Rice is the staple food of more than half the world's population, although its presence on the tables differs in quantities greatly, depending on the country: the per-capita consumption in Italy for example, is about 5 kg / year (equal to the average European consumption ), while in Laos it  is 170 kg / year (according to the Balance Sheet 2011 compiled by FAO).
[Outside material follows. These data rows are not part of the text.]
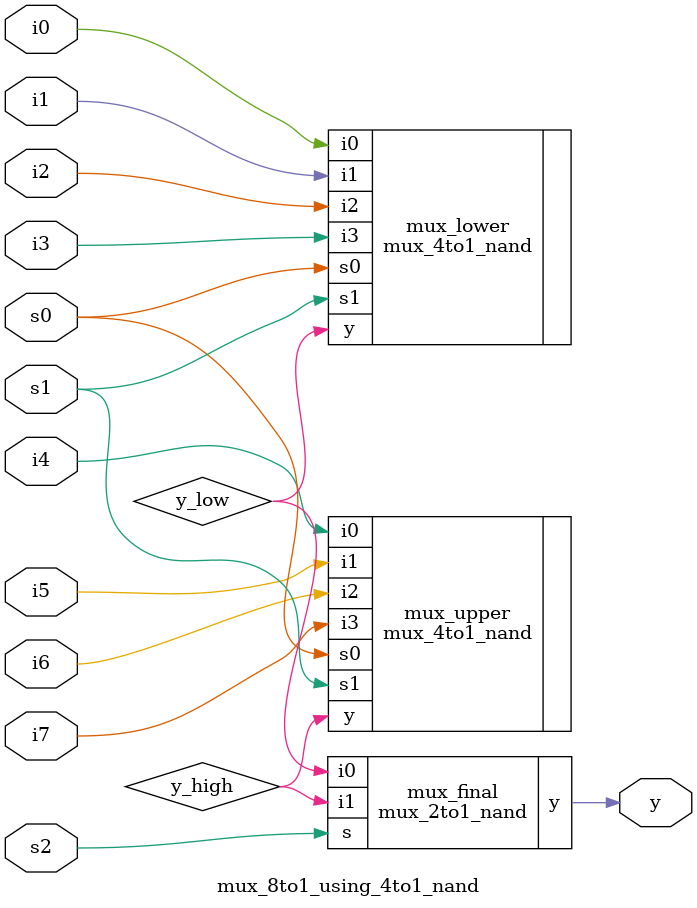
<source format=v>
`timescale 1ns / 1ps

module mux_2to1_nand(
    input i0,i1,
    input s,
    output y
);
    wire ns;
    wire w0,w1;
    
    nand(ns,s,s);
    
    nand(w0,i0,ns);
    nand(w1,i1,s);
    
    nand(y,w0,w1);
    
endmodule


module mux_8to1_using_4to1_nand(
    input i0, i1, i2, i3, i4, i5, i6, i7,
    input s0, s1, s2,
    output y
);
    wire y_low, y_high;

    mux_4to1_nand mux_lower(
        .i0(i0), .i1(i1), .i2(i2), .i3(i3),
        .s0(s0), .s1(s1),
        .y(y_low)
    );

    mux_4to1_nand mux_upper(
        .i0(i4), .i1(i5), .i2(i6), .i3(i7),
        .s0(s0), .s1(s1),
        .y(y_high)
    );

    mux_2to1_nand mux_final(
        .i0(y_low), .i1(y_high),
        .s(s2),
        .y(y)
    );
endmodule

</source>
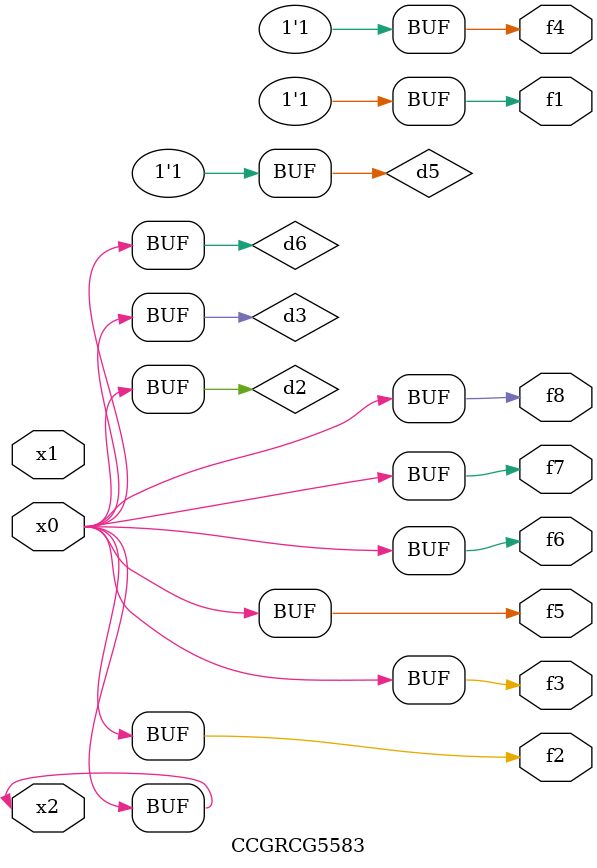
<source format=v>
module CCGRCG5583(
	input x0, x1, x2,
	output f1, f2, f3, f4, f5, f6, f7, f8
);

	wire d1, d2, d3, d4, d5, d6;

	xnor (d1, x2);
	buf (d2, x0, x2);
	and (d3, x0);
	xnor (d4, x1, x2);
	nand (d5, d1, d3);
	buf (d6, d2, d3);
	assign f1 = d5;
	assign f2 = d6;
	assign f3 = d6;
	assign f4 = d5;
	assign f5 = d6;
	assign f6 = d6;
	assign f7 = d6;
	assign f8 = d6;
endmodule

</source>
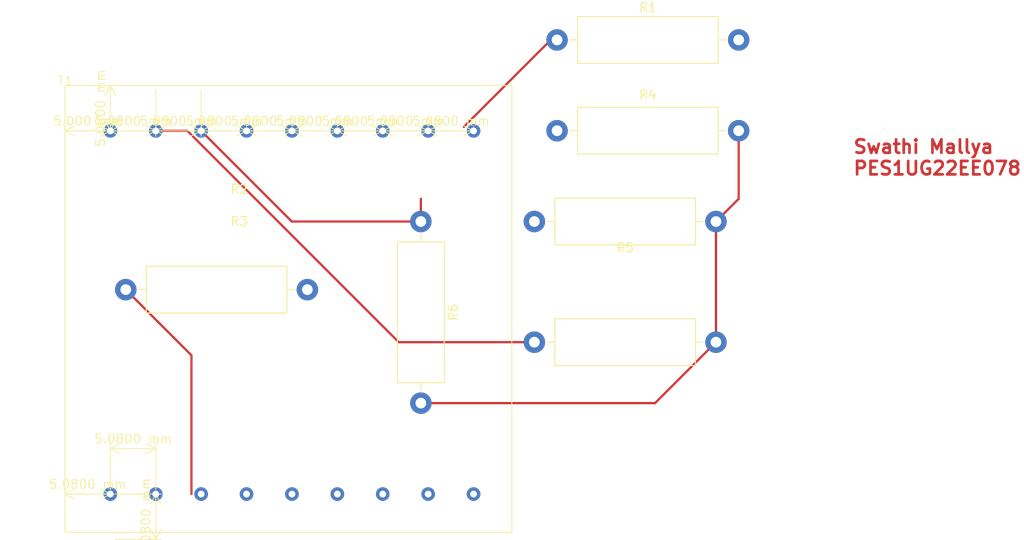
<source format=kicad_pcb>
(kicad_pcb (version 20221018) (generator pcbnew)

  (general
    (thickness 1.6)
  )

  (paper "A4")
  (layers
    (0 "F.Cu" signal)
    (31 "B.Cu" signal)
    (32 "B.Adhes" user "B.Adhesive")
    (33 "F.Adhes" user "F.Adhesive")
    (34 "B.Paste" user)
    (35 "F.Paste" user)
    (36 "B.SilkS" user "B.Silkscreen")
    (37 "F.SilkS" user "F.Silkscreen")
    (38 "B.Mask" user)
    (39 "F.Mask" user)
    (40 "Dwgs.User" user "User.Drawings")
    (41 "Cmts.User" user "User.Comments")
    (42 "Eco1.User" user "User.Eco1")
    (43 "Eco2.User" user "User.Eco2")
    (44 "Edge.Cuts" user)
    (45 "Margin" user)
    (46 "B.CrtYd" user "B.Courtyard")
    (47 "F.CrtYd" user "F.Courtyard")
    (48 "B.Fab" user)
    (49 "F.Fab" user)
    (50 "User.1" user)
    (51 "User.2" user)
    (52 "User.3" user)
    (53 "User.4" user)
    (54 "User.5" user)
    (55 "User.6" user)
    (56 "User.7" user)
    (57 "User.8" user)
    (58 "User.9" user)
  )

  (setup
    (pad_to_mask_clearance 0)
    (pcbplotparams
      (layerselection 0x00010fc_ffffffff)
      (plot_on_all_layers_selection 0x0000000_00000000)
      (disableapertmacros false)
      (usegerberextensions false)
      (usegerberattributes true)
      (usegerberadvancedattributes true)
      (creategerberjobfile true)
      (dashed_line_dash_ratio 12.000000)
      (dashed_line_gap_ratio 3.000000)
      (svgprecision 4)
      (plotframeref false)
      (viasonmask false)
      (mode 1)
      (useauxorigin false)
      (hpglpennumber 1)
      (hpglpenspeed 20)
      (hpglpendiameter 15.000000)
      (dxfpolygonmode true)
      (dxfimperialunits true)
      (dxfusepcbnewfont true)
      (psnegative false)
      (psa4output false)
      (plotreference true)
      (plotvalue true)
      (plotinvisibletext false)
      (sketchpadsonfab false)
      (subtractmaskfromsilk false)
      (outputformat 1)
      (mirror false)
      (drillshape 1)
      (scaleselection 1)
      (outputdirectory "")
    )
  )

  (net 0 "")
  (net 1 "Net-(T1-AA)")
  (net 2 "Net-(R1-Pad2)")
  (net 3 "Net-(T1-AB)")
  (net 4 "Net-(R2-Pad2)")
  (net 5 "Net-(T1-SB)_1")
  (net 6 "GND")
  (net 7 "Net-(T1-SA)_1")
  (net 8 "Net-(T1-SA)")
  (net 9 "Net-(T1-SB)")
  (net 10 "Net-(BT1-+)")

  (footprint "Resistor_THT:R_Axial_DIN0516_L15.5mm_D5.0mm_P20.32mm_Horizontal" (layer "F.Cu") (at 121.92 45.72 -90))

  (footprint "Resistor_THT:R_Axial_DIN0516_L15.5mm_D5.0mm_P20.32mm_Horizontal" (layer "F.Cu") (at 137.16 25.4))

  (footprint "Resistor_THT:R_Axial_DIN0516_L15.5mm_D5.0mm_P20.32mm_Horizontal" (layer "F.Cu") (at 137.16 35.56))

  (footprint "Resistor_THT:R_Axial_DIN0516_L15.5mm_D5.0mm_P20.32mm_Horizontal" (layer "F.Cu") (at 134.62 45.72))

  (footprint "Resistor_THT:R_Axial_DIN0516_L15.5mm_D5.0mm_P20.32mm_Horizontal" (layer "F.Cu") (at 88.9 53.34))

  (footprint "Resistor_THT:R_Axial_DIN0516_L15.5mm_D5.0mm_P20.32mm_Horizontal" (layer "F.Cu") (at 134.62 59.22))

  (footprint "mv_transformer:mv transformer" (layer "F.Cu") (at 82.095 30.495))

  (gr_text "Swathi Mallya \nPES1UG22EE078\n" (at 170.18 40.64) (layer "F.Cu") (tstamp f2c3b2fb-c0ee-493f-8d5a-844d8ec93eb7)
    (effects (font (size 1.5 1.5) (thickness 0.3) bold) (justify left bottom))
  )

  (segment (start 137.16 25.4) (end 136.452749 25.4) (width 0.25) (layer "F.Cu") (net 1) (tstamp 53277341-ef45-4d5a-9536-8a91fc142548))
  (segment (start 136.452749 25.4) (end 126.728 35.124749) (width 0.25) (layer "F.Cu") (net 1) (tstamp 59949e9a-835a-4721-a54e-3545561ea42d))
  (segment (start 96.248 60.688) (end 96.248 76.2) (width 0.25) (layer "F.Cu") (net 3) (tstamp 136b3bc7-cea8-457b-bec0-bb8e10d733e5))
  (segment (start 88.9 53.34) (end 96.248 60.688) (width 0.25) (layer "F.Cu") (net 3) (tstamp 453c2e70-b2f7-405b-ac7f-35325bd416d6))
  (segment (start 148.12 66.04) (end 121.92 66.04) (width 0.25) (layer "F.Cu") (net 6) (tstamp 0b0737ac-27a9-43ab-a032-c1a4289fccbc))
  (segment (start 157.48 43.18) (end 154.94 45.72) (width 0.25) (layer "F.Cu") (net 6) (tstamp 37ce2c96-83d9-41e7-b1eb-6b3f7d42cefa))
  (segment (start 154.94 59.22) (end 148.12 66.04) (width 0.25) (layer "F.Cu") (net 6) (tstamp 63571bfc-2869-409f-ae42-497960ae034c))
  (segment (start 157.48 35.56) (end 157.48 43.18) (width 0.25) (layer "F.Cu") (net 6) (tstamp 9029f139-7a71-44d8-99f6-2b834042ec0b))
  (segment (start 154.94 45.72) (end 154.94 59.22) (width 0.25) (layer "F.Cu") (net 6) (tstamp ec3aa62e-a945-4bd8-82d3-d51a6ef238df))
  (segment (start 119.442749 59.22) (end 95.797749 35.575) (width 0.25) (layer "F.Cu") (net 8) (tstamp 637c0bd2-2e80-497c-a684-d03d4f162722))
  (segment (start 95.797749 35.575) (end 92.255 35.575) (width 0.25) (layer "F.Cu") (net 8) (tstamp c39840d2-d19c-4a45-a0c3-fee095119104))
  (segment (start 134.62 59.22) (end 119.442749 59.22) (width 0.25) (layer "F.Cu") (net 8) (tstamp c481572a-51a9-40d5-8cb9-c08f327f58b9))
  (segment (start 97.335 35.575) (end 107.48 45.72) (width 0.25) (layer "F.Cu") (net 9) (tstamp 9d097d5b-b078-40ea-a3c1-81b31470148d))
  (segment (start 121.92 45.72) (end 121.92 43.18) (width 0.25) (layer "F.Cu") (net 9) (tstamp df594b85-0a34-4054-814a-fcb84d998892))
  (segment (start 107.48 45.72) (end 121.92 45.72) (width 0.25) (layer "F.Cu") (net 9) (tstamp ed82375f-fe50-4ae0-ade4-ea9943d53170))

)

</source>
It is part of the grasses family, along with wheat, barley and corn, but it is grown in a semi-aquatic environment. The rice plant has an annual life cycle, it is sown in spring and matures in early autumn. From the single grain of rice, as everyone calls it -  or as the experts say, caryopsis – a plant  is born that will produce a series of cobs, the bloom that contains the grains, enclosed by the husk; the hard, rough  shell that surrounds them.

Rice, apart from being widely used due to its high yield, is one of the most nutritious foods in nature as it contains complex carbohydrates, which are transformed into glucose and provide energy for  the body and it is relatively low in fats. 
It is the most digestible cereal in absolute terms, but many of its properties vary depending on the manufacturing and industrial processes through which the rice has passed. Brown rice, for example,  is not subjected to the process of glazing, it has more carbohydrates and protein, while considerably lower  in calories than refined rice, which descend to the center up to 100 percent of the grams produced. The husked rice becomes slightly oily, with petroleum and the with the possible addition of small quantities of other substances through  being processed with  wood  augers or enameled cast iron; The process   should be, along with other aspects, also for preservation of the rice , but it lacks the chaff, which contains vitamin B.
Parboiled rice, however, is richer in minerals and vitamins, thanks to the process of partially boiling the grains which in the rice plant , migrate inwards,  resisting  husking and other processing steps. Husking is the operation by which   the rice grain  is separated  from the  husks (or husk).
Brown rice, as compared to white rice, contains:

- Double the phosphorus
- Twice the manganese
- More than double the iron
- Three times the vitamin B3
- Four times the vitamin B1
- A quantity of vitamin B6 ten times higher

For these characteristics also  theFAO,  the United Nations Organization for Food and Agriculture, has clearly advised  the  consumption of  brown rice  in favor of  refined rice  especially for cultures that have nutritional deficiencies.

This food is so fundamental to the nutrition of the people around the world, that every year the FAO monitors its trade (Rice Market Monitor, RMM) and has also set up an international commission - The International Rice Commission - to address all  of the issues on the topic. In many respects,  it is therefore  a very valuable grain and it is the protagonist of a Cluster  at the  Milan Expo 2015, Feeding the Planet, Energy for Life.